/MIL-lymphocytosis

Multi Instance Learning : Classification of Lymphocytosis from Blood Cells

Primary LanguageJupyter NotebookMIT LicenseMIT

MIL-lymphocytosis

Multi Instance Learning : Classification of Lymphocytosis from Blood Cells

Topic : Diagnosis of lymphocytosis

Lymphocytosis is a common finding, which can be either a reaction to infection, acute stress, and so on (termed reactive), or the manifestation of a lymphoproliferative disorder --a type of cancer of the lymphocytes (termed tumoral). In existing clinical practice, diagnosis as either reactive or tumoral relies on visual microscopic examination of the blood cells together with the integration of clinical attributes such as age and lymphocyte count. Taking into consideration the visual assessment based on clinical attributes together with texture and size of the lymphocytes in the blood smear, a diagnosis of the subtype of lymphoid malignancy is performed. On the positive side, such practice is fast and affordable. It suffers however from poor reproducibility. Additional clinical tests are required, with flow cytometry being the gold standard to definitively affirm the malignant nature of the lymphocytes. However, this analysis is relatively expensive and time-consuming, and therefore cannot be performed for every patient in practice. Therefore, the development of automatic and accurate processes could lead toa better way to determine which patient should be referred for flow cytometry analysis, augmenting and assisting the assessment of the clinicians.
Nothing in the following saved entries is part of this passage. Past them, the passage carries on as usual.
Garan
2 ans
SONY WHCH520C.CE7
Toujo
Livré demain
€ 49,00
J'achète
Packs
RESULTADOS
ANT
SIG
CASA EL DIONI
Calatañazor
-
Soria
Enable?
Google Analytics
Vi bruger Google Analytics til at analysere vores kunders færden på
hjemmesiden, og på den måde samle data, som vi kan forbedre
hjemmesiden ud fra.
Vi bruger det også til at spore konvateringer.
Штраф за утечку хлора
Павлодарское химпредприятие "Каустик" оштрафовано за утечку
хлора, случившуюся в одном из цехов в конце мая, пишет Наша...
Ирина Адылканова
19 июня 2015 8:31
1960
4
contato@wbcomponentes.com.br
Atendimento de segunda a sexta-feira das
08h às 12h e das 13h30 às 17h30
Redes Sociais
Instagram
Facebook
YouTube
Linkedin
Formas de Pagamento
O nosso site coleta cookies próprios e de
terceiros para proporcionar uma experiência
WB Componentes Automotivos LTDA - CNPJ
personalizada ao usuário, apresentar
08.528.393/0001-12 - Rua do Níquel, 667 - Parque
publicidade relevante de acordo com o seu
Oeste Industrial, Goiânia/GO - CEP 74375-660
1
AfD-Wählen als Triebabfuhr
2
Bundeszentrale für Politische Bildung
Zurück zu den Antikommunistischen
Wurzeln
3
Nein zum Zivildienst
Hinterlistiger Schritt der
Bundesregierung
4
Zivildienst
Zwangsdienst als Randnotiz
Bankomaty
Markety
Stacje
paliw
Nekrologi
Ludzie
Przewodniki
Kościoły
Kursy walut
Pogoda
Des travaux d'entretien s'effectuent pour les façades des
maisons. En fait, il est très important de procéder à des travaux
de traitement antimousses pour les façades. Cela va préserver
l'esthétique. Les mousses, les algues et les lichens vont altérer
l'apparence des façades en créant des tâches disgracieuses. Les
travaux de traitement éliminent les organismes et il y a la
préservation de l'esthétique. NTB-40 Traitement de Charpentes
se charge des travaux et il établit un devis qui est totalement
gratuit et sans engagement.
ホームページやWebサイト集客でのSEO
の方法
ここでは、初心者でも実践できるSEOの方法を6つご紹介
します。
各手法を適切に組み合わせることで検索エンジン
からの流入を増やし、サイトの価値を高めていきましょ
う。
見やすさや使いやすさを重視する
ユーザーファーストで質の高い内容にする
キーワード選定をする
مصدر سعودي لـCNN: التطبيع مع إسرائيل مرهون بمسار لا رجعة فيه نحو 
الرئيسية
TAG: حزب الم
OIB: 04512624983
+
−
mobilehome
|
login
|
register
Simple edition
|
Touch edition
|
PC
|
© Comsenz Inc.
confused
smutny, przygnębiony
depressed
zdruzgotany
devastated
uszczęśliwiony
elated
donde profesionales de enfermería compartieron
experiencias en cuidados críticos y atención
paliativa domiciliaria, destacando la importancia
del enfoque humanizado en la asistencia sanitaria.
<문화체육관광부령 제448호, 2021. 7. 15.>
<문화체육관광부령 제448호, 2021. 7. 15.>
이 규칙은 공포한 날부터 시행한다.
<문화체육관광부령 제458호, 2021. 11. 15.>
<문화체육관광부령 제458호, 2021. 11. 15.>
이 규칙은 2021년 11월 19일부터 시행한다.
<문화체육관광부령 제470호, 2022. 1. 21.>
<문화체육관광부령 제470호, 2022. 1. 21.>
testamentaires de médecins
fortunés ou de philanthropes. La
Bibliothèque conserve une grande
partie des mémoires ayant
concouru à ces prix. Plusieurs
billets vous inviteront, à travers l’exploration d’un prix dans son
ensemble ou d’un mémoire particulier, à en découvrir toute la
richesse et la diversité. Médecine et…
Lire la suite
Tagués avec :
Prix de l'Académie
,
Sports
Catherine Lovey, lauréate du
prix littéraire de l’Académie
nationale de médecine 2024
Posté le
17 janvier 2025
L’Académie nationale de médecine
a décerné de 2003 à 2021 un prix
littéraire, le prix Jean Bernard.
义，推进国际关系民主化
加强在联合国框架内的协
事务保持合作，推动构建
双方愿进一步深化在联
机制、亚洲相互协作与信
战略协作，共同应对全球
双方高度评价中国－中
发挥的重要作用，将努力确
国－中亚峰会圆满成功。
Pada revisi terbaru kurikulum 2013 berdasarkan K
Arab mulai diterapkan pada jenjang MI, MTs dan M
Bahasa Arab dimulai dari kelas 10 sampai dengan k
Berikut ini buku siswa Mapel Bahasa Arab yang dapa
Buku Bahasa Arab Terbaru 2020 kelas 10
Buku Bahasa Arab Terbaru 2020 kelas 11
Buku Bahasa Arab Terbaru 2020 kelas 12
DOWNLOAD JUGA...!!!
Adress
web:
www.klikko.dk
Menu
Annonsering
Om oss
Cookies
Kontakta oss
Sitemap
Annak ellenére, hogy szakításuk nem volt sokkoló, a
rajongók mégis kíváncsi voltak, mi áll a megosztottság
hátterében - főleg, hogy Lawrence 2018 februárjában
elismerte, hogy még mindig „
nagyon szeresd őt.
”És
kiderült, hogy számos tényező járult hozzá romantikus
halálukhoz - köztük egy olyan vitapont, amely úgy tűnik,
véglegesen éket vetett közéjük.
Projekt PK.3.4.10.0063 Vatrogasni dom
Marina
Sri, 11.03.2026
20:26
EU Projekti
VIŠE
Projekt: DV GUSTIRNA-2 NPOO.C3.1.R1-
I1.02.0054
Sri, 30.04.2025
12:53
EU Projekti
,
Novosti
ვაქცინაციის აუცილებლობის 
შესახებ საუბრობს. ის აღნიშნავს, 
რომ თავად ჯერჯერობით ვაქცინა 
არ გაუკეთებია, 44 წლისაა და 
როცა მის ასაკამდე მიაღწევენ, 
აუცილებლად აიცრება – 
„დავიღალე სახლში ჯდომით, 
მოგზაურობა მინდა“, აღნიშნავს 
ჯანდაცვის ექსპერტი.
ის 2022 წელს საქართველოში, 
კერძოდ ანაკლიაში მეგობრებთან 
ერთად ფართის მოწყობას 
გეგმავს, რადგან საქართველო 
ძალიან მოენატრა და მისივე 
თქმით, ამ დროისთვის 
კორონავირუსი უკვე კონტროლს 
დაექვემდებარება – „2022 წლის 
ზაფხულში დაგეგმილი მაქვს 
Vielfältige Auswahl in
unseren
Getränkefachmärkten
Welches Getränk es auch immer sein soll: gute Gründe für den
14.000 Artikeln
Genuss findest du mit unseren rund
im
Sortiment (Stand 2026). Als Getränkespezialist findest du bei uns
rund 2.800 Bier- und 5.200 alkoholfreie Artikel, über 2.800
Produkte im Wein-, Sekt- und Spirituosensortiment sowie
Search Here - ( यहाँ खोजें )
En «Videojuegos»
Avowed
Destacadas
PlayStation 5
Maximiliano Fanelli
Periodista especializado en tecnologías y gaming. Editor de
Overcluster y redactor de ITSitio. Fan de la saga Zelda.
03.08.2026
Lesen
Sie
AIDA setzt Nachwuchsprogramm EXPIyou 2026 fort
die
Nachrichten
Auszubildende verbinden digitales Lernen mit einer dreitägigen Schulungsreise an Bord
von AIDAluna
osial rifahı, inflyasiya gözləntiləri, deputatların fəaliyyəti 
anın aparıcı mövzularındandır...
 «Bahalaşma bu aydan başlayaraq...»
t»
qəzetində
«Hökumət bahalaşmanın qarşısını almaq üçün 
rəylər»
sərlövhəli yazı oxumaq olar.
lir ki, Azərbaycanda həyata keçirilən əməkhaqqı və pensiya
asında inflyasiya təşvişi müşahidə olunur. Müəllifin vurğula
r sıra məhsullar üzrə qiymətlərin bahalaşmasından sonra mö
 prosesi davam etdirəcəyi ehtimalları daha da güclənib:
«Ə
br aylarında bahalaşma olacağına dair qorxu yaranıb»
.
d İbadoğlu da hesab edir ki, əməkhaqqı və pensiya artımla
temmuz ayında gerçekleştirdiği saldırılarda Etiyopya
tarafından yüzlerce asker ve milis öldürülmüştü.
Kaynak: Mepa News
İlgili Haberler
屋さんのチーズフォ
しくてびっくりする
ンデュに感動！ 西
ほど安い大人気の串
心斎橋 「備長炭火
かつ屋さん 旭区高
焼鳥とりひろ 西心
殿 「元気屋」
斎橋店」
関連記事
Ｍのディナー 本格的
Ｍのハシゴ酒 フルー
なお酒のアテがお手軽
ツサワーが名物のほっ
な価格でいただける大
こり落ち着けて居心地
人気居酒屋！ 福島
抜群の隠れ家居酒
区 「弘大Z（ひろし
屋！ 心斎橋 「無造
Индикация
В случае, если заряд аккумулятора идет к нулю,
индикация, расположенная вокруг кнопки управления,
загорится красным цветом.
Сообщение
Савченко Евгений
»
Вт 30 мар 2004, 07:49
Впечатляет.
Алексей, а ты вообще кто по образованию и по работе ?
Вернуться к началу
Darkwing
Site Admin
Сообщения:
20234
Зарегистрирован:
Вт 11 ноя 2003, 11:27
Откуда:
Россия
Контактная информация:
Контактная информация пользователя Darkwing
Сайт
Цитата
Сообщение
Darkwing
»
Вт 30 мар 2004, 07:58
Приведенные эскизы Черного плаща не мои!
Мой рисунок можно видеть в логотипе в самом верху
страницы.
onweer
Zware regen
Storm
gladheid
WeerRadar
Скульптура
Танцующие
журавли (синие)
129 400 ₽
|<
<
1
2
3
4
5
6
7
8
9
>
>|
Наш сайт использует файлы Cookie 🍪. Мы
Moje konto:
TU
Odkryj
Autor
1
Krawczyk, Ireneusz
Classification task with Multi Instance Learning

To build a dataset for this problem, blood smears and patient attributes were collected from 204 patients from the routine hematology laboratory of the Lyon SudUniversity Hospital. The samples were anonymized as required by the General Data Protection Regulation, keeping basic demographic information, age and sex, intact. The inclusion criteria were (a) a lymphocyte count above 4×10^9/L, and (b) absence of opposition to the research. The blood smears were automatically produced by a Sysmex automat tool, and the nucleated cells were automatically photographed with a DM-96 device. In particular, you will have access to 142 subjects with 44 reactive and 98 malignant cases for training and 42 subjects for testing.

Repository

dataloader_framework

In this folder, you will find some notebooks to deal with multi instance learning. More details can be found in the folder's readme file.